途中までその情報を見たベルテは、怒りに任せて画面にシリンジを投げつけ、破壊する。
「はぁ!?こんな早くアラートが来るって・・・この娘の家族は常識知らずなのかしら!?鈴木も何をしていたのよっ!」
アラート発報には様々なメディアに割り込むので、例えばTV番組の編成変更、アニメの画像への割り込みなどの復旧コストがかかる。
それ故、発報が義務化された当初より発報までは様々な判断のためにそれが遅れる事が常識だったはずだ。
一息に怒声を発してから装飾が施されたナイフ形のMLを持ち、幻影魔法を展開する。
ほぼ瞬時に車を幻影が覆い、ナンバーまでもが違う黒のセダンが出現する。
「お見事です、お嬢様。進路はどうしますか?」
「あなたに言われても嬉しく無いわ!・・・ナンバーが読み取られたけど、まだ私の車の情報までは分かっていないはず」
ガリッと爪を噛んでベルテは心を落ち着けにかかる。
情報ではHSSは警察組織とは連携があまり取れていないと聞いている、それであればナンバーの情報を共有されるまで時間がかかるだろう。
自分の魔力残量、手持ちの
「このままで良いわ。何も起きなければ新羽田まで魔法は持つはず。でも急いでっ」
怒りに任せてナビを壊したので、スマートフォンのナビ画面を見ながらアインに指示をする。

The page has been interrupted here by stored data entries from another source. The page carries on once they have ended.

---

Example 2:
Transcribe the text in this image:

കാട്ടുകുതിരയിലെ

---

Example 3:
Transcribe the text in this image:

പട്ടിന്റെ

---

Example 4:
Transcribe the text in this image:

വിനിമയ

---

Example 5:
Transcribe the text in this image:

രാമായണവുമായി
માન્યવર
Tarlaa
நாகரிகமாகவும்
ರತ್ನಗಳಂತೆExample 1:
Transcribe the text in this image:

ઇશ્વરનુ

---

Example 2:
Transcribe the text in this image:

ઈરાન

エンジンが高回転の音を立てて速度がグングンと増加していく、制限速度を超える速度でベルテ達の車は外環自動車道を疾走し始める。
だが、ベルテの持っている情報は細部が間違っていた。
HSSは確かに警察組織と連携はしにくい、と言われているがそれは岩戸市警以外の場合だけだった。

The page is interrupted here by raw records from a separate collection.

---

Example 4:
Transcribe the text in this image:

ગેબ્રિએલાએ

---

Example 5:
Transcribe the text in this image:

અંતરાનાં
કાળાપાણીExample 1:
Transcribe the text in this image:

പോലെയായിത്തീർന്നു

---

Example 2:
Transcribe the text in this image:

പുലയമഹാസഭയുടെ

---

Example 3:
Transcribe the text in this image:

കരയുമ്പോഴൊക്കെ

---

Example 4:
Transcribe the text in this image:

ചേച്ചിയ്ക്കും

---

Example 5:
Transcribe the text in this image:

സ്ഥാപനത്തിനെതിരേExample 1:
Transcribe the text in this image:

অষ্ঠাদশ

これは今でも警察の悪癖として残っている“管轄”と同じと言って良い。
岩戸市防衛のためのHSSの必要性は岩戸市警の人員のほとんどが理解している。
この為、警察組織はいつもでHSSと連携を取れる態勢になっていた。
HSSは魔導大戦の前から、敵味方関係無く数多の組織と情報戦を繰り広げている。
その中で作られたのがHSSネットワーク対策班。
過去と現在までに彼らが放った偽情報の断片が、ジワジワとベルテ達の計画を蝕んでいる事にまだ、吸血鬼たちは気が付いていなかった。